During the pandemic, Jaura said there could be a slight increase in interest from consumers who never purchase milk during normal times but are buying it during lockdowns. However, he said Borden and other companies are aware they can’t change the shift in consumer habits, which is why they are developing “in” dairy products, such as flavored and higher-protein milks.
“Innovation is key to surviving in this industry. Plants and companies that only produced fluid milk will not be viable,” Jaura said. “New ownership may be able to find a way to lower costs in certain regions and some plants will close.”
Mary Ledman, global dairy strategist at Rabobank, told Food Dive that although retail sales for dairy have increased during the pandemic, these companies “can’t rest on their laurels here with these increased sales. They’re really going to need to bring things to the category to keep consumers coming back.”
“If we return to our previous habits, this won’t be enough to keep people coming back to the dairy category,” she said.
Remaining optimistic despite challenges
Last year, Sarsam told Food Dive he was optimistic that there is room for growth in the dairy space. Before the bankruptcy sale was approved, Sarsam said he remained “every bit as optimistic about the fundamental thesis of how Borden can be successful.”
He said consumers have already invested in a sense of trust in its “spokes-cow” Elsie and in the Borden label, so it will be looking to provide new innovations and products in the future.
“I think that those opportunities are out there for us to grab. They were held up by the practical financial problems we had prior to and during the bankruptcy, but those opportunities are still available, and so I remain quite optimistic,” he said.
When it comes to innovation, Sarsam said that if all the company is doing is milk in a different container or slightly altering the milk fat percentage, then those are not real innovations and “consumers aren’t really clamoring for that.”
He pointed to Fairlife as an example of a different kind of a milk offering that represented something consumers wanted. Fairlife, a joint venture with Coca-Cola, produces ultra-filtered milk, a higher-protein and lower-lactose product that boosted sales 42% in the first quarter of 2019 compared with the previous year.
“Innovation is key to surviving in this industry. Plants and companies that only produced fluid milk will not be viable. New ownership may be able to find a way to lower costs in certain regions and some plants will close.”
Industry analyst, IBISWorld
For decades, fluid milk consumption has declined as some consumers have turned to new innovations and plant-based options. Even though it is still a very small share of the overall market, non-dairy milk sales in the U.S. increased 61% from 2013 to 2017.
“It’s going to take some disruptors to wake up some of the folks who haven’t made those decisions to invest in the future. If you’re not investing in the category today, you’re going to have a major challenge to survive,” Paul Ziemnisky, EVP of global innovation partnerships at Dairy Management Inc., previously told Food Dive.
But bankruptcy lawyer Snyder said if Borden does invest more in innovation, that money will be coming out of pocket. He said milk processing is just like coal, it’s outdated, and milk consumption is down almost 50% in the last 20 to 30 years so it’s not going to get any better.
“It’s a total disaster; it’s as simple as that,” he said.
Even though the category is in decline, Sarsam said continuing to be the most service-oriented dairy while introducing innovations will distinguish the company.
“Our focus is providing great service, providing new ways to bring energy in the category,” he said before the sale was approved. “I think to a degree, if the entire industry does the same thing then the entire industry will have a brighter future.”

* [RECORDS PROVIDED]:

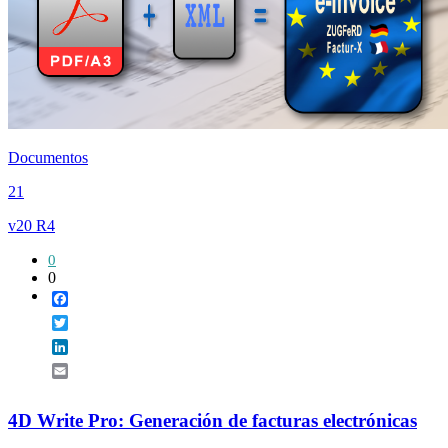
Documentos
21
v20 R4
0
0
Facebook
Twitter
LinkedIn
Email
4D Write Pro: Generación de facturas electrónicas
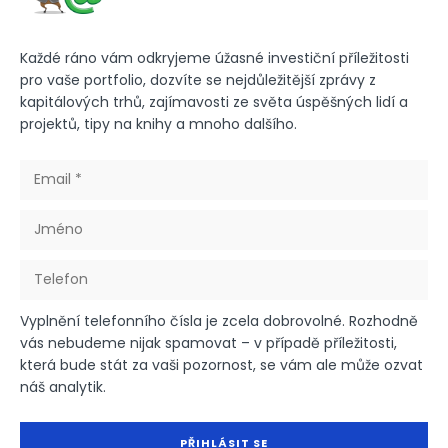
Každé ráno vám odkryjeme úžasné investiční příležitosti
pro vaše portfolio, dozvíte se nejdůležitější zprávy z
kapitálových trhů, zajímavosti ze světa úspěšných lidí a
projektů, tipy na knihy a mnoho dalšího.
Vyplnění telefonního čísla je zcela dobrovolné. Rozhodně
vás nebudeme nijak spamovat – v případě příležitosti,
která bude stát za vaši pozornost, se vám ale může ozvat
náš analytik.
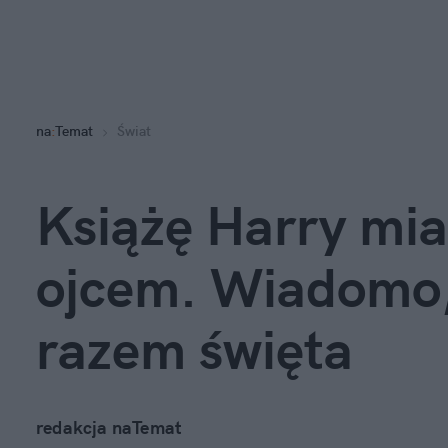
na
:
Temat
Świat
Książę Harry miał
ojcem. Wiadomo,
razem święta
redakcja naTemat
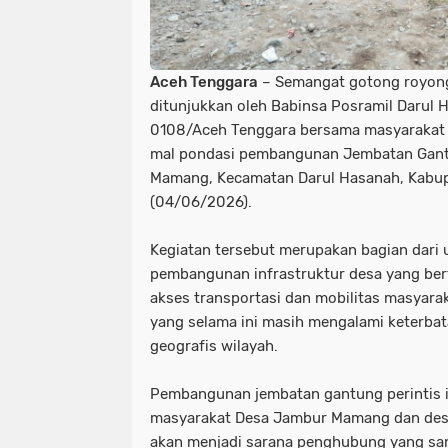
Aceh Tenggara
– Semangat gotong royon
ditunjukkan oleh Babinsa Posramil Darul 
0108/Aceh Tenggara bersama masyarakat
mal pondasi pembangunan Jembatan Gantu
Mamang, Kecamatan Darul Hasanah, Kabup
(04/06/2026).
Kegiatan tersebut merupakan bagian dari
pembangunan infrastruktur desa yang be
akses transportasi dan mobilitas masyara
yang selama ini masih mengalami keterbat
geografis wilayah.
Pembangunan jembatan gantung perintis i
masyarakat Desa Jambur Mamang dan desa 
akan menjadi sarana penghubung yang sa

* [STUDY QUESTIONS]:
1. List every person named in the text on Borden and the dairy industry.
2. Reproduce the passage of the text on Borden and the dairy industry starting at "He said consumers" and ending at "products in the future.".

* [PROBLEM SOLUTIONS]:
1. Jaura, Mary Ledman, Sarsam, Paul Ziemnisky, Snyder

2.
He said consumers have already invested in a sense of trust in its “spokes-cow” Elsie and in the Borden label, so it will be looking to provide new innovations and products in the future.